An MTT assay was applied to calculate the cytotoxic concentration of compounds (C8 and C18) [35]. For this, 100 µL of cells (50,000 cells) was added to each well of a microtiter plate and treated with a medium containing 0.78, 1.56, 3.125, 6.25, 12.5, 25, 50, and 100 μM concentrations of C8, C18, and doxorubicin. Further, the plates were kept in an incubator (with 5% CO₂) for 24 h at 37 °C. After that, MTT dye, 20 µL from the stock (5 mg MTT in 1 mL PBS), was inoculated in each well and kept in an incubator under the same condition again for 4 h. The supernatant after treatment was collected and centrifuged, and DMSO (200 µL) was added to the pellet. Furthermore, this solution was added to its respective well, and formazan crystals were dissolved by shaking the plates. A microplate reader was used to measure the absorbance at 590 nm. The following formula was applied to calculate the % inhibition of growth for each cell line:

%Inhibition = 100 – (OD of Sample ÷ OD of Control) × 100

%Cell Viability = 100 − %Inhibition

2.3.5. Cell Cycle Analysis

A 6-well plate with a density of 2 × 105 cells/2 mL was incubated in a CO₂ incubator, which was kept overnight at 37 °C for 24 h. The cells educed were treated with C8 (10 µM) in a 2 mL culture medium and incubated for 24 h. The medium was given a PBS wash, trypsinized, and harvested into a 5 mL storage vial. After 2 steps of PBS washes, the cells were fixed and permeabilized in 1 mL of pre-chilled 70% ethanol, added drop-wise with continuous stirring, to avoid the clumping of cells. The cells were incubated for 30 min in a −20 °C freezer. The cells educed were obtained and washed with PBS. Further, the cells were stained using 400 μL Propidium Iodide/RNase staining buffer that stains the DNA [36]. Again, the cells were incubated for 15 to 20 min at room temperature in the dark. The samples were analyzed using flow cytometry. A minimum of 10,000 cells was counted for each group.

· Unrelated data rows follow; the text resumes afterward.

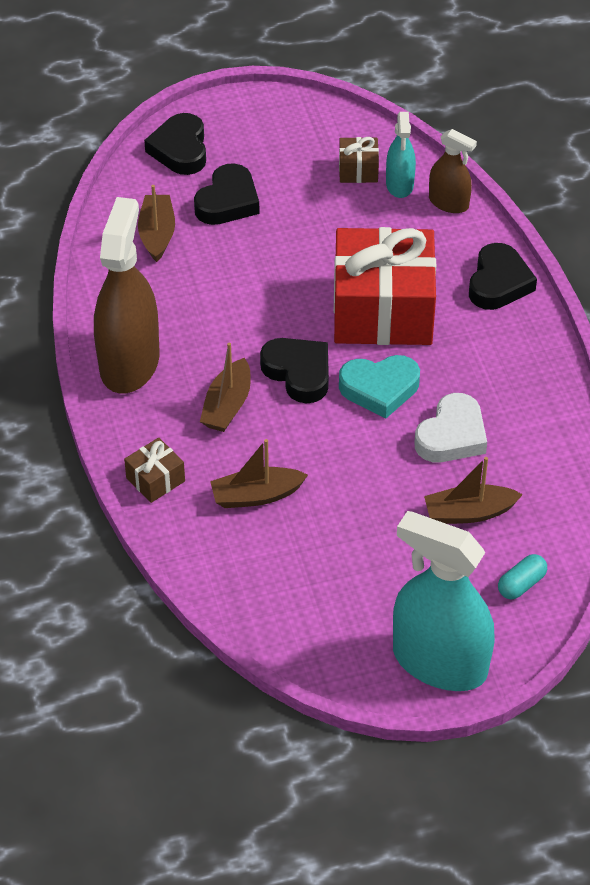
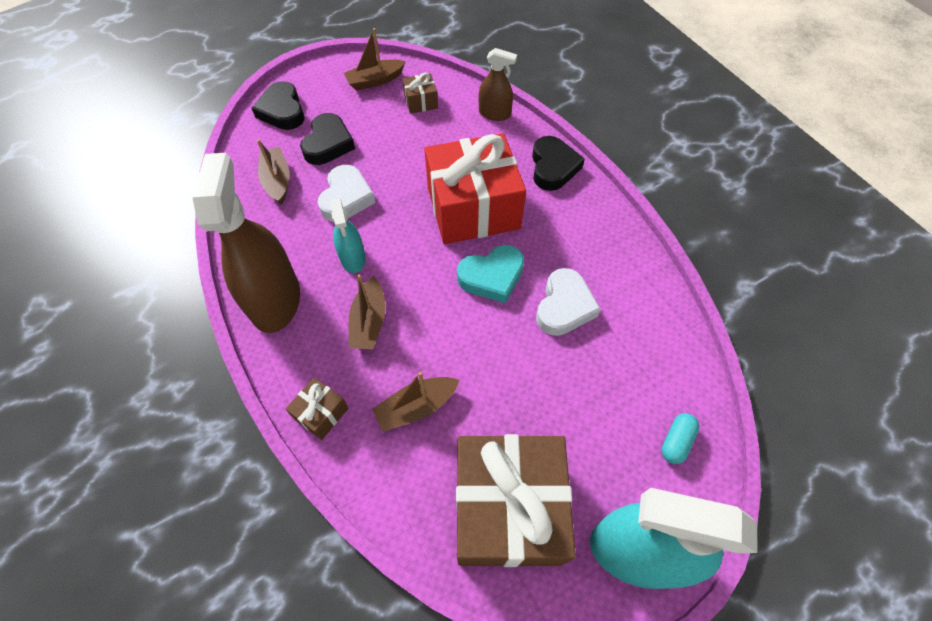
camera: 15 degrees left, 10 degrees up
(234, 269) = (346, 198): none -> white heart
(298, 373) = (421, 277): black heart -> none
(323, 600) = (508, 508): none -> brown gift
(399, 184) = (454, 107): turquoise spray bottle -> turquoise spray bottle (353, 258)
(469, 512) = (605, 378): brown boat -> brown boat (375, 81)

2.3.6. Cell Apoptosis Assay

An apoptosis study was performed to understand Annexin V/PI expression using the A549 cell line [37]. A 6-well plate with a density of 0.5 × 106 cells/2 mL was incubated in a CO₂ incubator and kept overnight at 37 °C for 24 h. The cells educed were treated with C8 (10 µM) in a 2 mL culture medium and incubated for 24 h. The medium was given a PBS wash; further, 200 μL of the trypsin–EDTA solution was added and again incubated for a few minutes. Subsequently, the cells were harvested in 12 × 75 mm polystyrene tubes with an additional 2 mL of culture media. The tubes were centrifuged for 5 min at 300× g at 25 °C. Later, the supernatant layer was decanted. Again, a PBS wash was given, and a further 5 μL of FITC Annexin V was added. Gentle stirring of the cells was performed, and they were incubated in the dark for 15 min at room temperature (25 °C). Then, 5 mL of PI and 400 μL of 1X Annexin Binding Buffer was added to each tube and stirred gently. The sample was analyzed using flow cytometry.

2.3.7. DAPI Assay

A 96-well glass-bottom plate with a density of 1 × 104 cells/200 µL was incubated in a CO₂ incubator and kept overnight at 37 °C for 24 h. The cells educed were treated with C8 (10 mM) in 200 µL of culture medium and incubated for 24 h. The medium was given a PBS wash. Further, the cells were stained by adding 200 μL of DAPI staining solution for 10 min in the dark [38]. The cells were observed under a ZEISS, LSM 880 Fluorescence live-cell Imaging System (Confocal Microscopy, Jena, Germany) with a filter cube, with excitation at 358 nm and emission at 461 nm for DAPI.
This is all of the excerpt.